§ **Text shown**
----

Now NANOG members cannot change OS security, they can't
change corporate security practices, but they can have 
an impact on botnets because this is where the nefarious
activity meets the network.

Therefore, I conclude that discussions of botnets do 
belong on the NANOG list as long as the NANOG list is
not used as a primary venue for discussing them.

One thing that surveys, such as the CSI/FBI Security
Survey, cannot do well is to measure the impact of 
botnet researchers and the people who attempt to shut
down botnets. It's similar to the fight against terrorism.
I know that there have been 2 terrorist attacks on
London since 9/11 but I don't know HOW MANY ATTACKS
HAVE BEEN THWARTED. At least two have been publicised 
but there could be dozens more.

Cleaning up botnets is rather like fighting terrorism.

----

§ **Provided information**
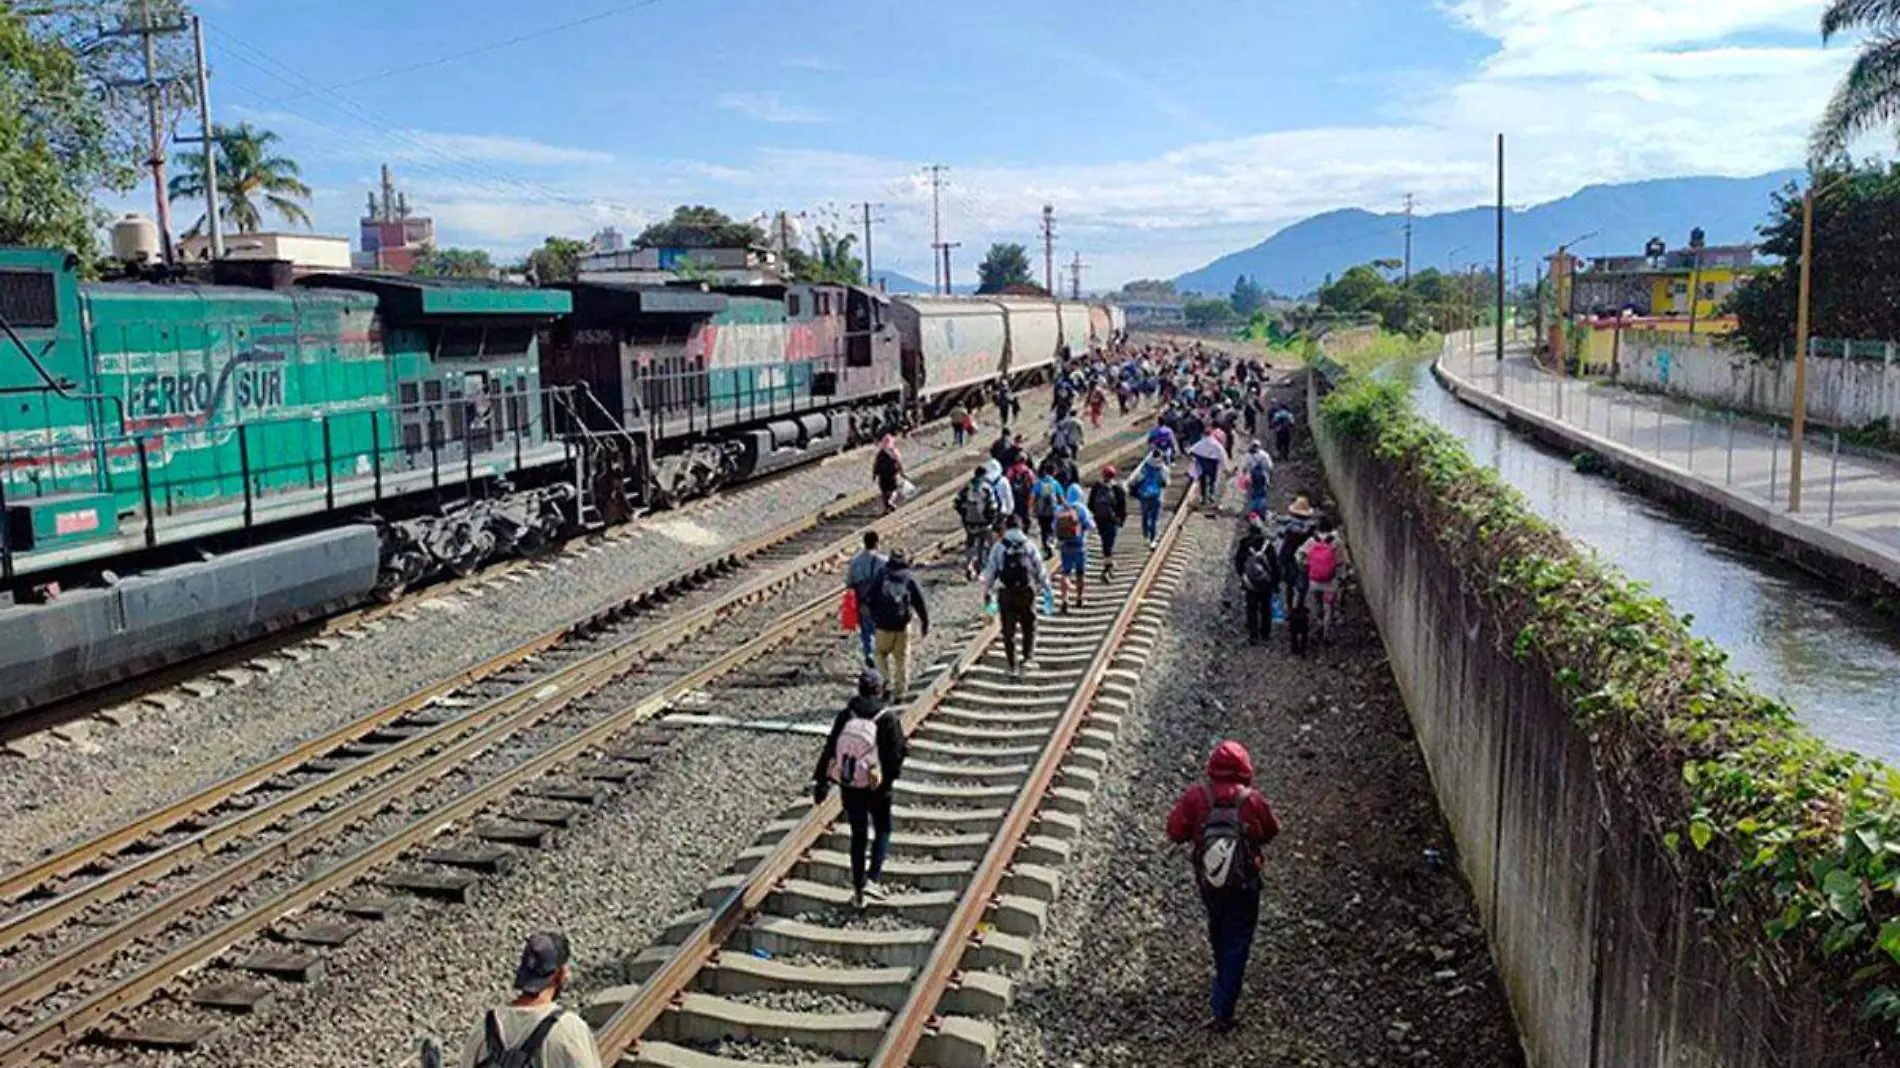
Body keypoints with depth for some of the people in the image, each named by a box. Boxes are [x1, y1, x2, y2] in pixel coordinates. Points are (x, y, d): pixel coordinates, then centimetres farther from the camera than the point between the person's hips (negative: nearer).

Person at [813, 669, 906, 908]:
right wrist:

----

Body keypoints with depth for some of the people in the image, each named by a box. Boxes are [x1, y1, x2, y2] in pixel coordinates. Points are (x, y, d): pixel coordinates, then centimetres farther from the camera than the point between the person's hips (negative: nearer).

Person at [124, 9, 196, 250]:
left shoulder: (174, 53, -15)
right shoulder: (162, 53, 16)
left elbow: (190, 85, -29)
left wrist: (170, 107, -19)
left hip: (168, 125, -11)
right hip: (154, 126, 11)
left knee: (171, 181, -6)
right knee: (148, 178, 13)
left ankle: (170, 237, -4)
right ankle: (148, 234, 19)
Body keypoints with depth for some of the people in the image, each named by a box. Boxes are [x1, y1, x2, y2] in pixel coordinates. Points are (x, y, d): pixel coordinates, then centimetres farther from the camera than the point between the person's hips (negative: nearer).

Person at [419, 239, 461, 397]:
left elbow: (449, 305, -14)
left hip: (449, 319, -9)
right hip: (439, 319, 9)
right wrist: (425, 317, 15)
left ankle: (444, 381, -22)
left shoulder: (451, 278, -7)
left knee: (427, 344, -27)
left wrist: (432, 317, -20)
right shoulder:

----

§ **Exercise aim**
Can you reproduce word for word the passage of the botnet text above, from "Therefore, I conclude" up to and including "like fighting terrorism."?

§ **Your response**
Therefore, I conclude that discussions of botnets do 
belong on the NANOG list as long as the NANOG list is
not used as a primary venue for discussing them.

One thing that surveys, such as the CSI/FBI Security
Survey, cannot do well is to measure the impact of 
botnet researchers and the people who attempt to shut
down botnets. It's similar to the fight against terrorism.
I know that there have been 2 terrorist attacks on
London since 9/11 but I don't know HOW MANY ATTACKS
HAVE BEEN THWARTED. At least two have been publicised 
but there could be dozens more.

Cleaning up botnets is rather like fighting terrorism.